*Exercise*. Exactly transcribe the line that holds "What is the bounding box of the concrete" and every remaining line of the records, up to and including the final one, with nothing else.

*Material supplied*.
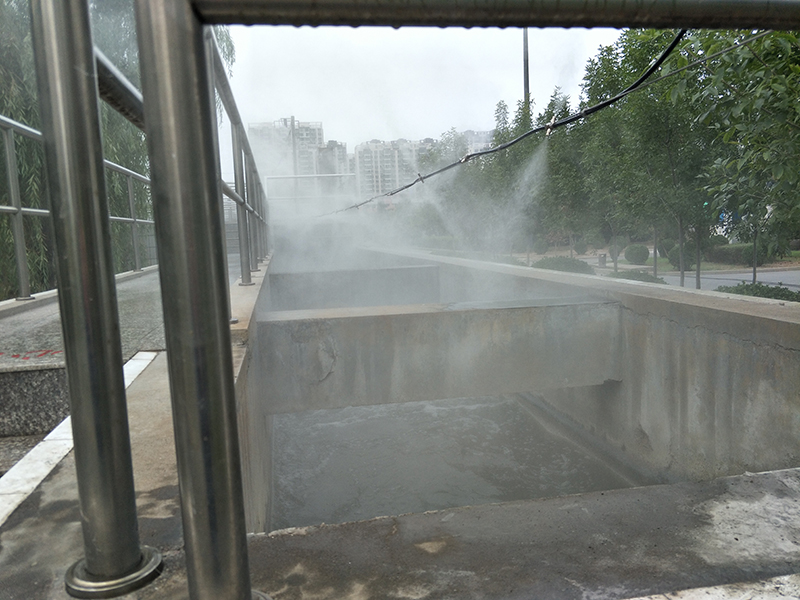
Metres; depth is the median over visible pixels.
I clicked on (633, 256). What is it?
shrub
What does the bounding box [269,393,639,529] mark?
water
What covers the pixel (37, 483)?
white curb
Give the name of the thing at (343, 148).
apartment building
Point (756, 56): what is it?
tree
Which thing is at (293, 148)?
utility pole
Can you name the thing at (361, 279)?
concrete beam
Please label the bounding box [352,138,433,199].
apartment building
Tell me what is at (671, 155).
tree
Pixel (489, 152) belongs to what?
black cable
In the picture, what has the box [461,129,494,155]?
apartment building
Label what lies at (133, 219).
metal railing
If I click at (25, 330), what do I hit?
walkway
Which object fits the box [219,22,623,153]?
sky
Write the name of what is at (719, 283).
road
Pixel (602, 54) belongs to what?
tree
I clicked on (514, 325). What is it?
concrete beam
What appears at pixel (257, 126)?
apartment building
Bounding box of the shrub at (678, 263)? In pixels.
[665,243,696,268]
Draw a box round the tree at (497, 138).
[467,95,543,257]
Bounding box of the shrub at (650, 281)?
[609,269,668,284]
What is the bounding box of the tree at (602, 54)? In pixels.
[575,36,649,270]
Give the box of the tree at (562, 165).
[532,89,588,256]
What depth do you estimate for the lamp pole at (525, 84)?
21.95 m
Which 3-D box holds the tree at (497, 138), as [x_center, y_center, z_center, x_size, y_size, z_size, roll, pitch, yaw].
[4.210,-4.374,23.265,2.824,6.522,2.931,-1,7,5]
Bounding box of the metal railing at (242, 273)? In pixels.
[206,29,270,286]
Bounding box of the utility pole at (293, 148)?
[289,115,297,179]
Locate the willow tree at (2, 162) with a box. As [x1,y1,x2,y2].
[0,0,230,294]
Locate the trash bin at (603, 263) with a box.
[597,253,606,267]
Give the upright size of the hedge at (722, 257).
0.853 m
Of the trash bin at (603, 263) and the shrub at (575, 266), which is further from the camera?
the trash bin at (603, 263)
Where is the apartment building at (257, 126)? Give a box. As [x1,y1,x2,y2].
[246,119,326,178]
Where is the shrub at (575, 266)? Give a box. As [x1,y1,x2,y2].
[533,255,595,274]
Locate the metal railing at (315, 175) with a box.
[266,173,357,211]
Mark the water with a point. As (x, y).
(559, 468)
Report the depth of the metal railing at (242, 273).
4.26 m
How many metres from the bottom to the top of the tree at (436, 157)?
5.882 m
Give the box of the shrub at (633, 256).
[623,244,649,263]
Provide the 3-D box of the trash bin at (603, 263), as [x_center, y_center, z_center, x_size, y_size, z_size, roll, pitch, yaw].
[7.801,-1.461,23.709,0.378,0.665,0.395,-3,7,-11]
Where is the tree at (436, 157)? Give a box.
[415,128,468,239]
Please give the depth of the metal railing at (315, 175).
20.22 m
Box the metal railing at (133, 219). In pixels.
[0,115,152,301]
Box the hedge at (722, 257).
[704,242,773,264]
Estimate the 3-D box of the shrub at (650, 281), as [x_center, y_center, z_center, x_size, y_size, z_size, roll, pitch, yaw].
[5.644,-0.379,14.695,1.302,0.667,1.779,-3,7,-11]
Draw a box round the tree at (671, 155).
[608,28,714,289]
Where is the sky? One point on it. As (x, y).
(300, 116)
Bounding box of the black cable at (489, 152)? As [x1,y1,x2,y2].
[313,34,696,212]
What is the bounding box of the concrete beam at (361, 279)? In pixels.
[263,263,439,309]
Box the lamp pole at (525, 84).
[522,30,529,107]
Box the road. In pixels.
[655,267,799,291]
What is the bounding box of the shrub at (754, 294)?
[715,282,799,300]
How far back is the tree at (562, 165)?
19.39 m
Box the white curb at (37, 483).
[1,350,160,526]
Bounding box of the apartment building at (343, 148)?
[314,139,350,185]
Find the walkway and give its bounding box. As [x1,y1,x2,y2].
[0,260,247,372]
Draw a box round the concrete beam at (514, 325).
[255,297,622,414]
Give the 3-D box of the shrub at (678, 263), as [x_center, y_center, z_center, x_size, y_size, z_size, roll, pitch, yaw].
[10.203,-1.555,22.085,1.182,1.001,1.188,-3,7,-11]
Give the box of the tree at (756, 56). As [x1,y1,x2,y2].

*Completed exercise*.
What is the bounding box of the concrete beam at (361, 279)? In pixels.
[263,263,439,309]
Box the lamp pole at (525, 84).
[522,30,529,107]
Box the road. In pixels.
[655,267,799,291]
What is the bounding box of the shrub at (754, 294)?
[715,282,799,300]
How far back is the tree at (562, 165)?
19.39 m
Box the white curb at (37, 483).
[1,350,160,526]
Bounding box of the apartment building at (343, 148)?
[314,139,350,185]
Find the walkway and give its bounding box. As [x1,y1,x2,y2].
[0,260,247,372]
Draw a box round the concrete beam at (514, 325).
[255,297,622,414]
Give the 3-D box of the shrub at (678, 263), as [x_center, y_center, z_center, x_size, y_size, z_size, roll, pitch, yaw].
[10.203,-1.555,22.085,1.182,1.001,1.188,-3,7,-11]
Give the box of the tree at (756, 56). As [x1,y1,x2,y2].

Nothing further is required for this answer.